··· Exercise passage ···

Let's get things going with basics of file parsers fuzzing

So, one of my 2020 new year promises was to actually start writing to my blog. At the start, I thought writing about my current Hyper-V research, but because there has been some interest from people only entering the fuzzing scene, I decided to write about that. So let's get going and I will not start from extreme basics but close to it. I will also connect the explanations and descriptions with my own fuzzer newer version that I have already released last week ( https://github.com/FoxHex0ne/Vanapagan ).

Primary loop

So let us talk about fuzzing. I will start with a description of the primary fuzzing loop and how I have used it. So, in essence, my fuzzing loop for file parsers fuzzing has been something like that (presented in minimized python code for additional weirdness):

try:
    while True:
        clearRegistriesAndTemporaryFiles()
        originalFile = takeRandomFileFromCorrectFilesSet()
        (mutatedFile, mutationsInfo) = mutateFile(originalFile)
        crash = executeTargetedProgramWithInputFile(mutatedFile)
        if crash not null:
            logCrash(originalFile, mutatedFile, mutationsInfo, crash)
except:
    restart()

This is an overly simplified version of course, but I believe this is enough for an explanation. So let's start breaking everything apart:

• Outer try-except block and restart() 
  This is to catch all kinds of crap that might sooner or later happen while running a fuzzing loop for a longer time. Since I'm running a lot of fuzzing VM-s, then usually I just prefer that machine does the restart if something weird happens. After restart, the fuzzing simply continues. During the debugging phase, I disable restarting and just raise exception to see what happened.
• while True
  Well... it's a fuzzing loop you know :)
• clearRegistriesAndTemporaryFiles()

··· Dataset content ···

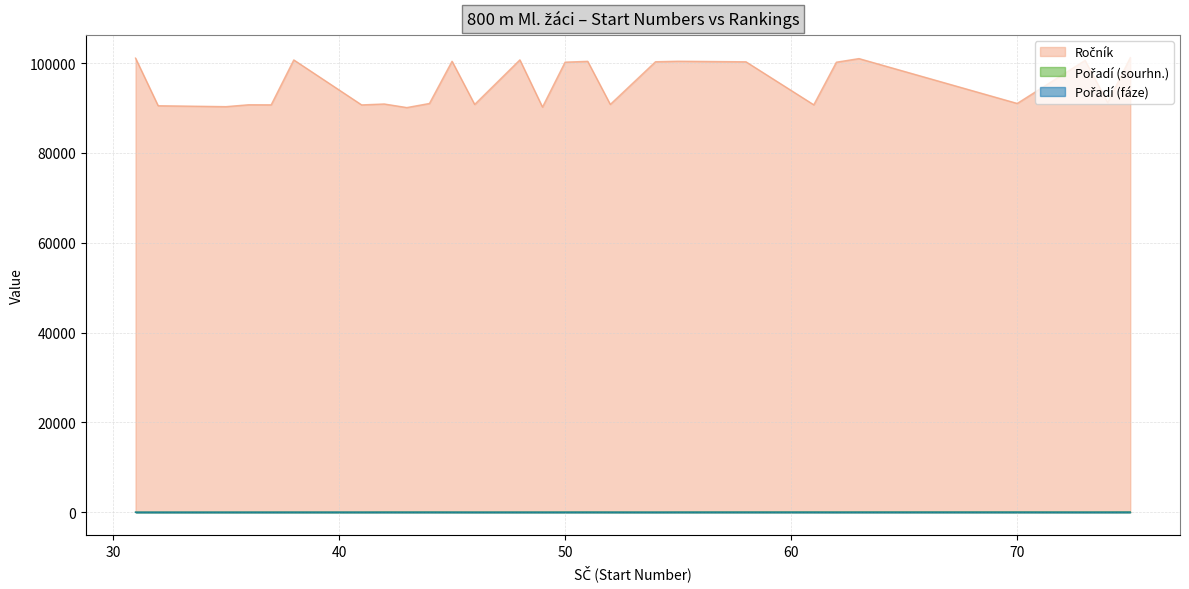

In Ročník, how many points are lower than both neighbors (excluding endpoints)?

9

···
··· Dataset content ···

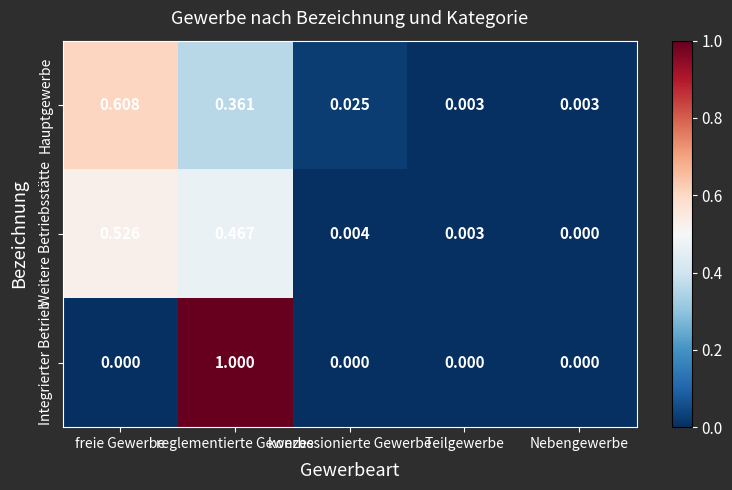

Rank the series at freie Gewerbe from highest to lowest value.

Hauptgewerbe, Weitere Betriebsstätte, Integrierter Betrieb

···

Assignment
Copy the blog post on fuzzing above word for word, from "This is an overly" to "block and restart()".

Written answer
This is an overly simplified version of course, but I believe this is enough for an explanation. So let's start breaking everything apart:

• Outer try-except block and restart()